I have worked in public education for 16 years as a coach, teacher, Assistant Principal, Principal, and now as a Superintendent of Schools. My career path has taken me from districts in urban North Carolina to rural northern Michigan. While differences between these districts are many, there is one nagging constant that I as an educator have fought and struggled against… school lunches!
I began teaching in 1996, and as a former athlete and coach, I was immediately concerned with the quality and selection of foods that have traditionally been the staples of public school lunch programs across America.

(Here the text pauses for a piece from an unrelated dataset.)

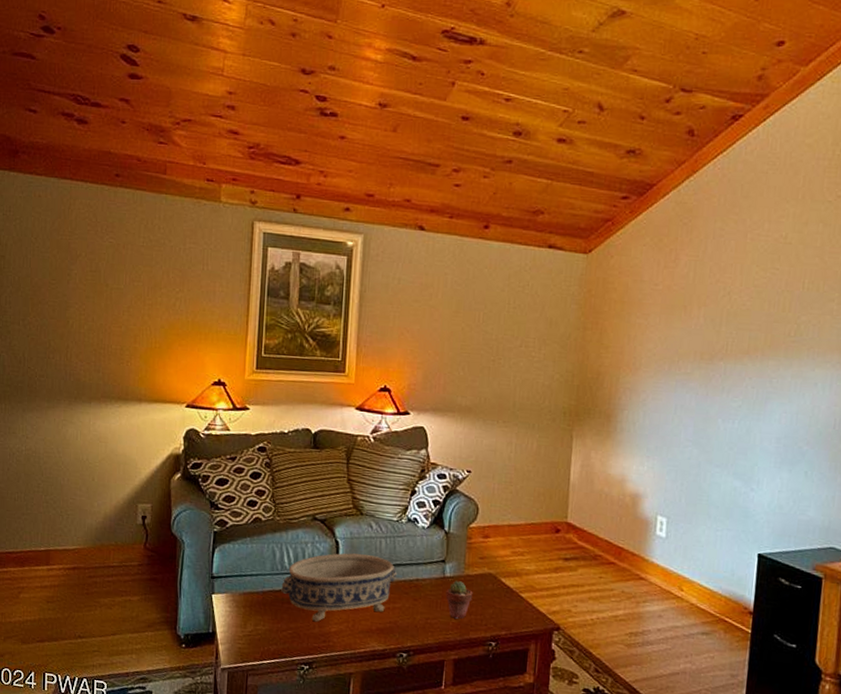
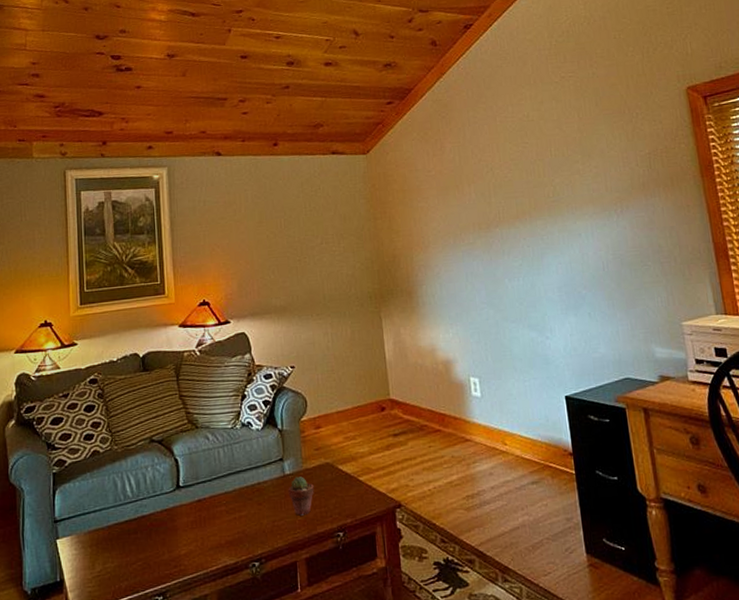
decorative bowl: present [281,553,397,622] -> none [126,467,239,548]

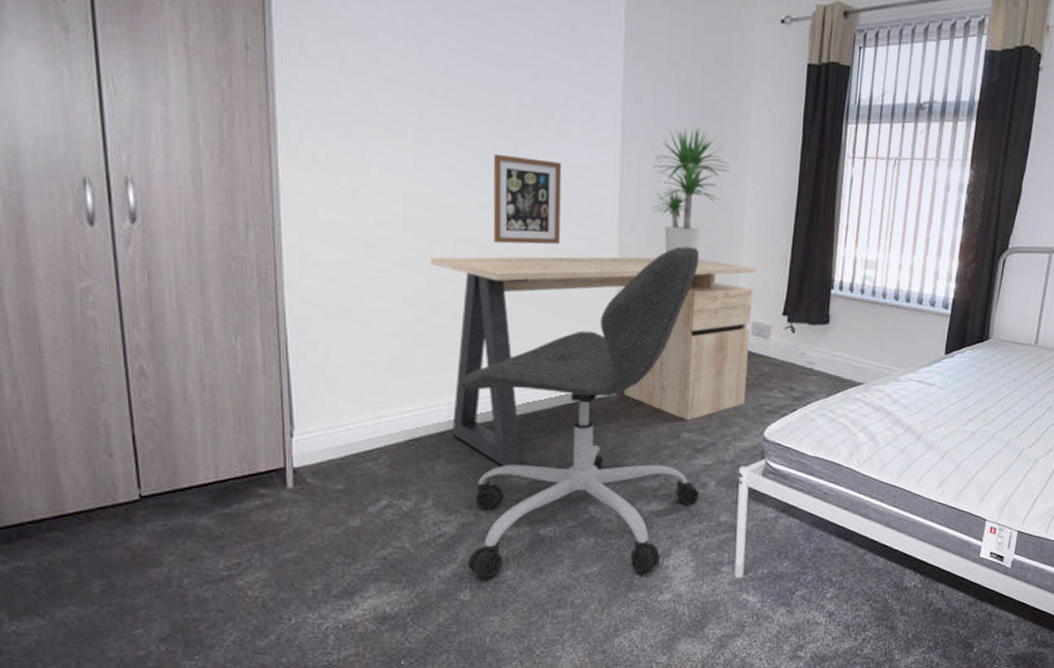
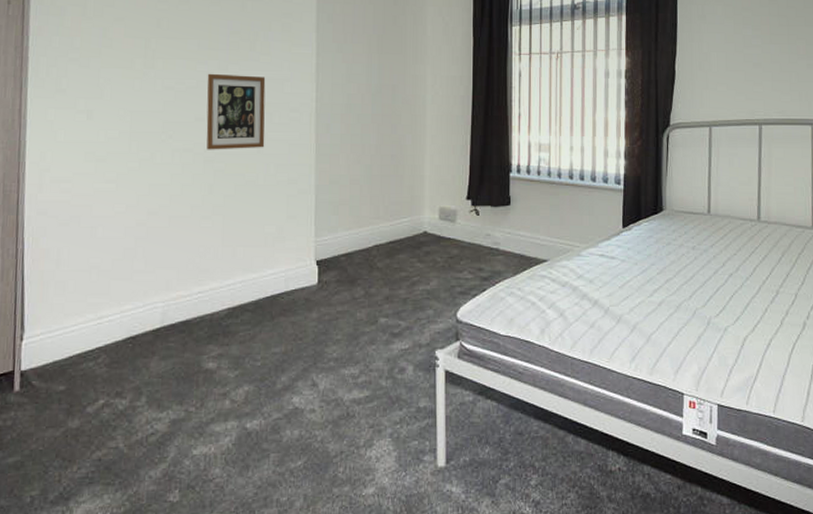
desk: present [429,256,756,467] -> none [151,153,440,361]
office chair: present [461,246,700,578] -> none [175,143,398,477]
potted plant: present [651,127,731,253] -> none [343,38,412,149]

When I became a high school principal, I worked diligently to encourage my food service directors to add more fresh fruits and vegetables to their lunch programs, serve less fried foods, and offer soup and salad bars. Over the years, the school districts I worked in changed, but the food service director’s answers were the almost always the same. Invariably, the food service directors lamented their limited funds and their requirement to purchase commodities foods with the federally allotted commodities dollars they received.
Fast forward to my present position as Superintendent of Central Lake Public Schools. Imagine my surprise when I arrived and in my first week discovered that we already have a fledging “buy fresh and local” movement in place in our food service program. Presently, our district purchases all our ground beef locally from Shooks Farms, and the beef is fresh and pink slime free. Hurray! What a great first step. Secondly, I was excited to learn that Deb Wolgamott, Central Lake food service director is more than willing to leverage her limited funds to purchase fruits, vegetables, and protein locally to benefit our students and staff.
Central Lake is a Title 1 district with over 65% Free and Reduced priced meals. This reality makes our efforts to serve our students healthy foods all the more important. On Friday, I worked with local Farmers and Food Service directors from Antrim, Kalkaska, Charlevoix and Emmet counties to host the first annual Farms to Schools meeting in Central Lake. My mission was to connect farmers, producers, food service directors and parents from our local area to explore buying fresh and local as much as possible.
In three hours, we were able to identify available local fruits and vegetables, and to explore price points, delivery options, and food safety guidelines that all of us must adhere to. At the end of this first meeting, participants learned that there are many opportunities to buy fresh foods from local producers.
Farmers learned about food service price points and creative ideas were discussed to reduce or waive delivery charges. The end result is that we have been able to serve asparagus, squash, beef, apples and cherries that originated within a ten-mile radius of the school. I am excited to see (and taste) how these partnerships grow in the future. Our kids will be the beneficiaries of these extra efforts. In the interest of healthy kids, thanks to everyone for being flexible and willing to try something new. Happy eating!